Larx frowned. “Aaron shot?” Aaron hadn’t thought he had.

Eamon frowned back. “I… you know, I’m… oh God. I’m not sure. His arms were out until Furman was down. I guess we’ll have to wait for forensics. Does it matter?”

Larx thought about it, shivering some more. “I hope he did,” he concluded, surprising himself, going back on everything he thought he’d believed. “I hope he defended himself. I… I don’t ever want him to hesitate because he’s thinking about what I would do instead.” Larx smiled at Eamon a little. “You either.”

Eamon sighed. “You were asking which job you needed to unfuck the world?”

“Yeah?”

“Law enforcement ain’t it. Our job is to catch the fucked-up.

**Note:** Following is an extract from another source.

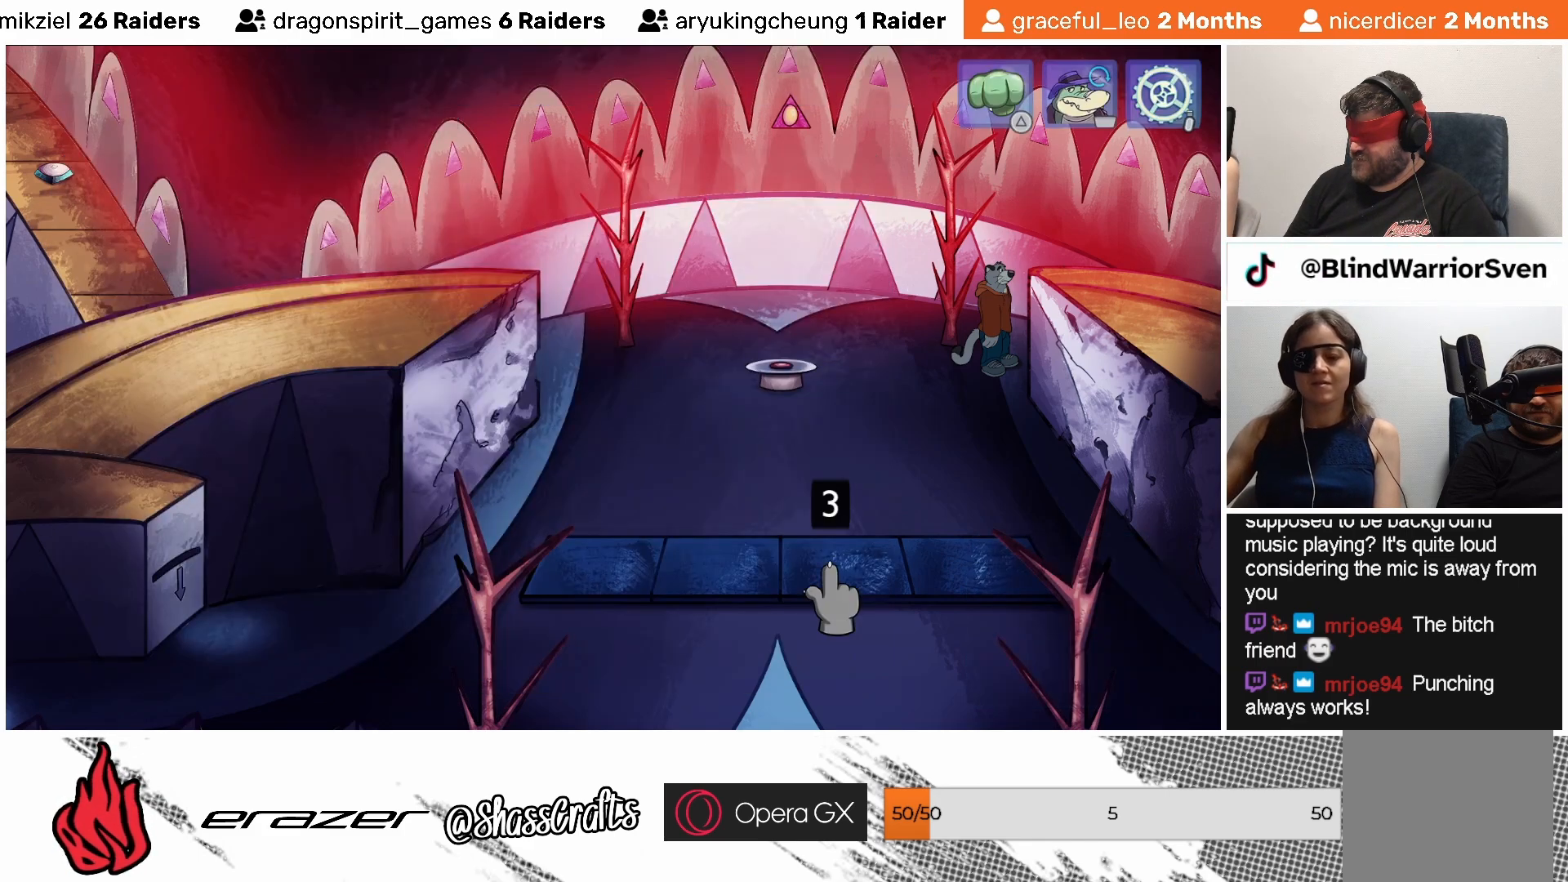
{"buttons": [], "left_stick": "center", "events": [[383, "DPAD_RIGHT", "down"], [433, "DPAD_RIGHT", "up"]]}
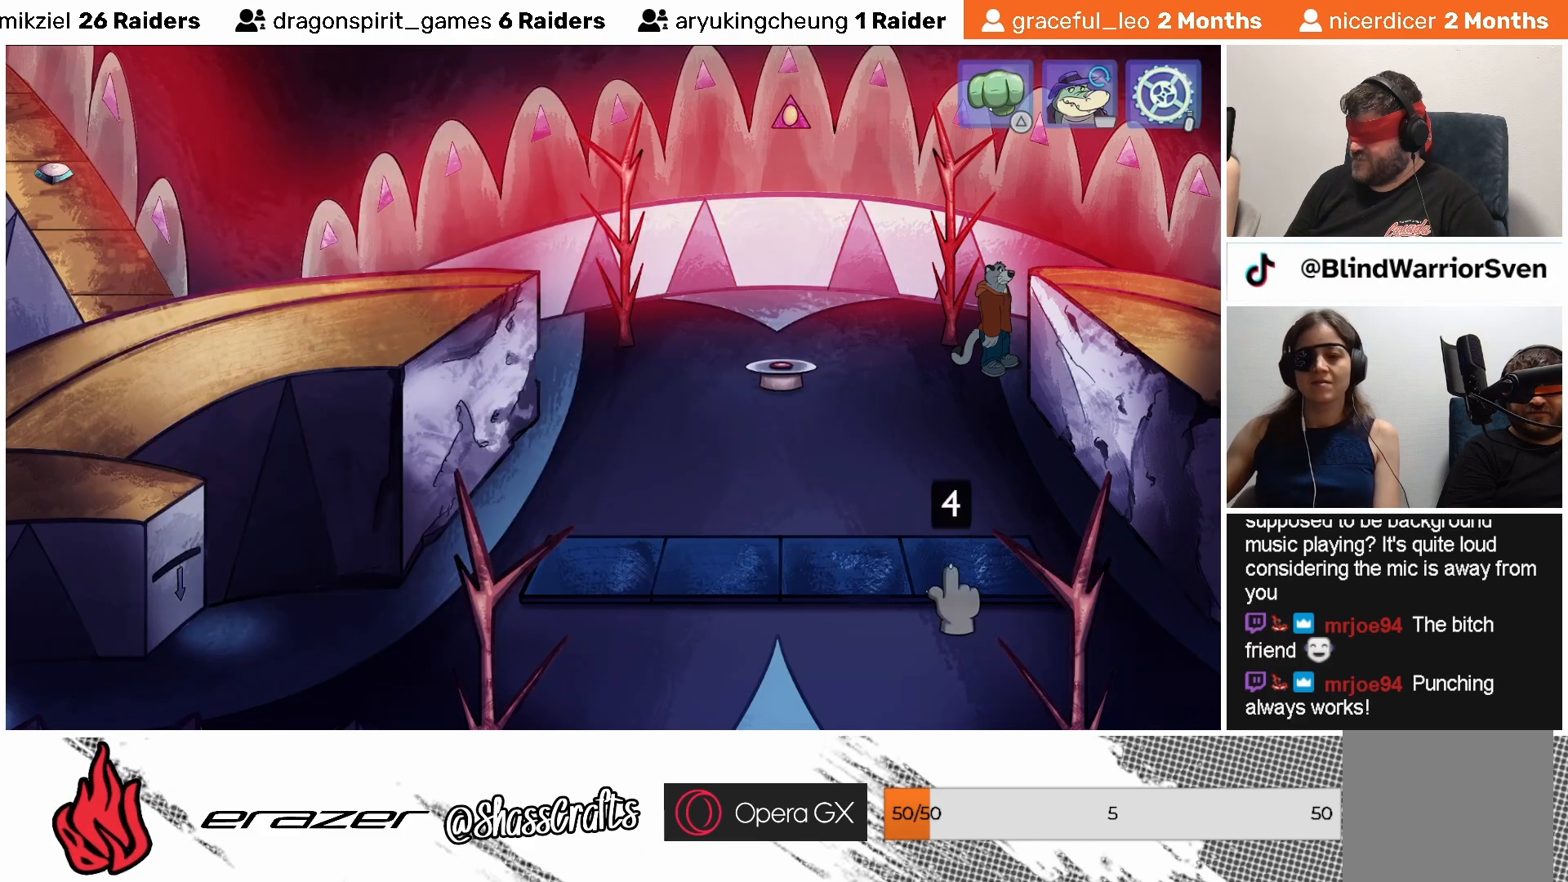
{"buttons": [], "left_stick": "center", "events": [[383, "DPAD_RIGHT", "down"], [483, "DPAD_RIGHT", "up"]]}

But you—you figured out the fucked-up was happening and are trying to stop it. I’d put my money on you and Yoshi any day.”

Larx gave him the side-eye. “Do you have any idea how screwed up that is?”

Eamon’s laughter was sort of a miracle, and it rolled through the car as he turned the ignition. “Let’s go talk to that little girl’s mom.”

 

 

THE PLOWS had just cleared the roads as Eamon pulled up to the same neighborhood that had seemed so terrifying the night before. In the daylight, Larx could see Berto and Jaime’s little house and the crucial outbuilding across a snow-covered yard and up a hill from the perfectly maintained log-cabin-style house where Eamon parked.

Berto and Jaime’s house looked old—a classic small ranch house, probably bought to fix up, with yellowing stucco, chipped on all the corners—but Larx could see signs of life: new gutters, bright and shiny, new roof tiles, unstained raw boards replacing some of the weathered, warped boards on the porch. Old, but with new life—the potential for one, anyway. There was also a small greenhouse, hastily erected—with what were probably exactly five marijuana plants as well as some cooking herbs and maybe a flower or two—attached to the back of the house.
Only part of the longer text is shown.